A production-grade Phoenix/Absinthe boilerplate from Mirego, a Montreal agency that has been shipping Elixir in production for years. It comes pre-wired with GraphQL, Ecto, Gettext, Credo, Dialyzer, Sentry, security scanning, healthchecks, and a TelemetryUI dashboard — the stuff you'd spend a week assembling yourself. Aimed at teams who want to start a serious Elixir API project without yak-shaving the toolchain.

The setup script (boilerplate-setup.sh) does a global rename across the codebase so you're not grep-replacing strings manually. AbsintheSecurity is included by default, which most GraphQL boilerplates skip entirely — it blocks query depth and complexity attacks out of the box. Security posture is better than average: MixAudit for dependency CVEs, Sobelow for static analysis, and a dedicated security plug are all wired in before you write a line of business logic. The GitHub Actions Accent workflow for automated translation sync is a nice touch that shows this is used in real multilingual production apps, not just demo projects.

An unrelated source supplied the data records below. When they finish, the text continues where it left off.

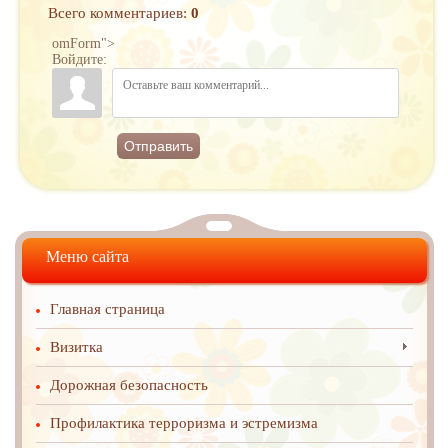
Всего комментариев
:
0
omForm">
Войдите:
Отправить
Меню сайта
Главная страница
Визитка
Дорожная безопасность
Профилактика терроризма и эстремизма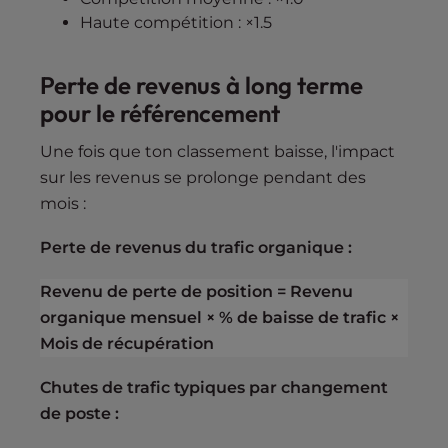
Haute compétition : ×1.5
Perte de revenus à long terme
pour le référencement
Une fois que ton classement baisse, l'impact
sur les revenus se prolonge pendant des
mois :
Perte de revenus du trafic organique :
Revenu de perte de position = Revenu
organique mensuel × % de baisse de trafic ×
Mois de récupération
Chutes de trafic typiques par changement
de poste :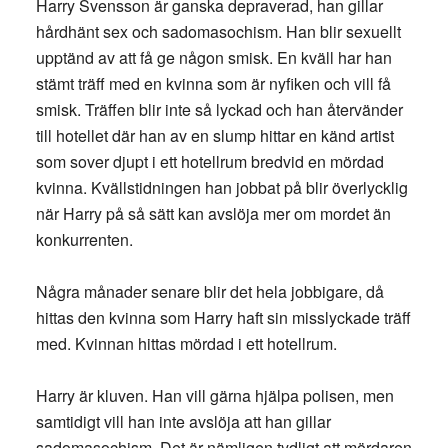
Harry Svensson är ganska depraverad, han gillar
hårdhänt sex och sadomasochism. Han blir sexuellt
upptänd av att få ge någon smisk. En kväll har han
stämt träff med en kvinna som är nyfiken och vill få
smisk. Träffen blir inte så lyckad och han återvänder
till hotellet där han av en slump hittar en känd artist
som sover djupt i ett hotellrum bredvid en mördad
kvinna. Kvällstidningen han jobbat på blir överlycklig
när Harry på så sätt kan avslöja mer om mordet än
konkurrenten.
Några månader senare blir det hela jobbigare, då
hittas den kvinna som Harry haft sin misslyckade träff
med. Kvinnan hittas mördad i ett hotellrum.
Harry är kluven. Han vill gärna hjälpa polisen, men
samtidigt vill han inte avslöja att han gillar
sadomasochism. Det är nämligen tydligt att mördaren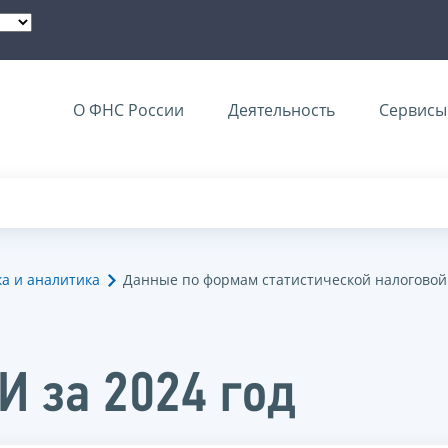
О ФНС России
Деятельность
Сервисы 
ка и аналитика
Данные по формам статистической налоговой
И за 2024 год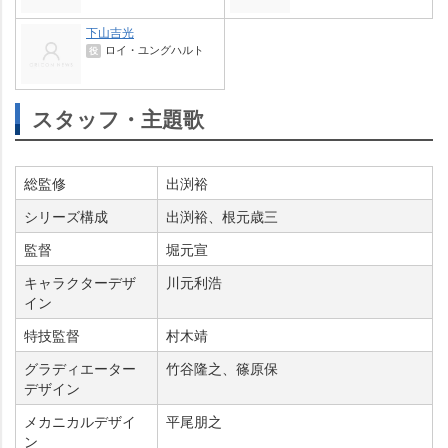
下山吉光
ロイ・ユングハルト
役
スタッフ・主題歌
総監修
出渕裕
シリーズ構成
出渕裕、根元歳三
監督
堀元宣
キャラクターデザ
川元利浩
イン
特技監督
村木靖
グラディエーター
竹谷隆之、篠原保
デザイン
メカニカルデザイ
平尾朋之
ン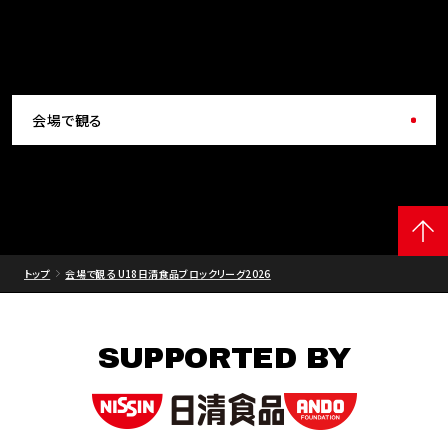
会場で観る
トップ
会場で観る U18日清食品ブロックリーグ2026
SUPPORTED BY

It's opinionated toward GraphQL-only APIs — there's no REST scaffold, so if you want a traditional Phoenix JSON API you're ripping out Absinthe immediately. LiveView is present but minimal (a single demo live.ex), so the boilerplate doesn't give you much structure for LiveView-heavy apps. The Accent integration is a hard dependency in the workflow even if you don't need i18n — you'll have a failing CI job until you remove it. No Oban setup despite recommending it as the preferred job queue; adding async jobs to a fresh project still requires manual wiring.